Saturday, January 9, 2010
I came across this chart in an article on SWJ discussing hybrid warfare and the differences between material and cognitive approaches to warfare.
I don't really have any issues with this personally. But I say: good luck trying to get Soldiers and Marines to focus on "emotions" and "feelings". I'd argue they can buy the rest of the list on the bottom right, but those two I singled out may exceed the flexibility of military culture.
One of my favorite bosses in the Army, who had a particularly unique relationship with the English language, once asked a group of us LTs for the definition of defeat (apologies to the Ink Spots crew who have already heard this). One of the other guys piped up with the usual (and doctrinally correct) definition of reducing the enemy's capabilities to the point that he isn't able to fight. "Bullshit," said this particular major of cavalry. "Defeat is kicking your enemy's ass, pivot steering on his battle position, rummaging through his rucksack, eating his food, and rubbing your [male anatomy] all over his girlfriend's picture. That's defeat." I can attest that this guy gets COIN (or least the understanding that civilian perceptions are important), but I don't think emotions or feelings will ever enter his lexicon.
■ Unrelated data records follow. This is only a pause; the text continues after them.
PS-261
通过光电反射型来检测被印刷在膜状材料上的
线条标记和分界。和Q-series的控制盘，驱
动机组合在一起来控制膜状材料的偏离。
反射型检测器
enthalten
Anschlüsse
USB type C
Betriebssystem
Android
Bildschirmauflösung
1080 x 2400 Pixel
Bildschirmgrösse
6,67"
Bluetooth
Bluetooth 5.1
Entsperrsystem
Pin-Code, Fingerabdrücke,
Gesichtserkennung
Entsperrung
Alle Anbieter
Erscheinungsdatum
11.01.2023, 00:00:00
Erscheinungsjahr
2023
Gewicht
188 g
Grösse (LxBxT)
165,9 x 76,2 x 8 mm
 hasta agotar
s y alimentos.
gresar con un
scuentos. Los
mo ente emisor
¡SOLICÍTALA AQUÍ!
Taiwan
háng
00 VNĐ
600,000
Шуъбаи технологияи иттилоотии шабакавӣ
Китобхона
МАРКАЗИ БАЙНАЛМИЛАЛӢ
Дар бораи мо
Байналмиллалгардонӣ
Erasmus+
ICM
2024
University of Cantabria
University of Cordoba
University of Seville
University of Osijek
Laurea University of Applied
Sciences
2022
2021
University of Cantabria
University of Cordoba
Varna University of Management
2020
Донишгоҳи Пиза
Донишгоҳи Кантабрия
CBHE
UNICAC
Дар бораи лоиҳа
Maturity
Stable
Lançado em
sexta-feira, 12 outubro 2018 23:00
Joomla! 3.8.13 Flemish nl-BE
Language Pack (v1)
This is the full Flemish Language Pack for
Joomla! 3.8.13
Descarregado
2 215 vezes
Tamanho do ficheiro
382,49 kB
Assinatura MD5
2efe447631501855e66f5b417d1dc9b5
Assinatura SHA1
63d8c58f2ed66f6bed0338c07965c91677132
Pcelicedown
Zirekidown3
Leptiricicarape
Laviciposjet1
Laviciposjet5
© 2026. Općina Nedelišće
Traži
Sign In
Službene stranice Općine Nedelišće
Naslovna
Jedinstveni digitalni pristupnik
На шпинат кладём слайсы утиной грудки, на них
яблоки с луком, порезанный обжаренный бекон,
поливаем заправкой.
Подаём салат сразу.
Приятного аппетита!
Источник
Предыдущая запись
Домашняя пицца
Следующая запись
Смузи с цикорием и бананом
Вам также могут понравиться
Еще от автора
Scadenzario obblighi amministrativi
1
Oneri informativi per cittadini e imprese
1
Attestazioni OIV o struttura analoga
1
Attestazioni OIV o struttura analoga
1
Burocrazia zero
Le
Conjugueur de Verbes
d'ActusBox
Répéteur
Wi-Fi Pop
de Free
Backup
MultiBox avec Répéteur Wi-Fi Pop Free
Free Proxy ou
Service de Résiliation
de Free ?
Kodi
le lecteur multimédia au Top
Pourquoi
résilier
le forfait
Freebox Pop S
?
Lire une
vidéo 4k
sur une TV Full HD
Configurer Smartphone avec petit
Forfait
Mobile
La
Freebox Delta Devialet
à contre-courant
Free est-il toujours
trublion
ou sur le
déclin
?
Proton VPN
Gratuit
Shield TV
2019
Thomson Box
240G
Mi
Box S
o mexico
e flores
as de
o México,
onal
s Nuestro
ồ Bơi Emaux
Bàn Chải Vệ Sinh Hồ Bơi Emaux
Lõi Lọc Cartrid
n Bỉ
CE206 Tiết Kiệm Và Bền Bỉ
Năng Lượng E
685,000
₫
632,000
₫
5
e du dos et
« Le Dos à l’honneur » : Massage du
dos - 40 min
I'm not too sure why things like this are included in COIN writing (or the softer side of hybrid in this case). It's like that stupid "Love Bank" that made it's way into divisional warfighting handbooks (I really wish I were kidding). I got it. So does most of the operational force. We care about civilians and what they think. But do we really care how they feel? Shaping perceptions and mental processes to obtain desired behaviors among the population is a no-brainer. Do I care if they love me? While my former boss falls on the left side of that chart, and I understand and buy most of the right, do emotions and feelings matter if the population is doing what I want them to? How do you positively effect those attributes if you think they're important? I'd be interested in your thoughts, before DoD hires this guy as a consultant.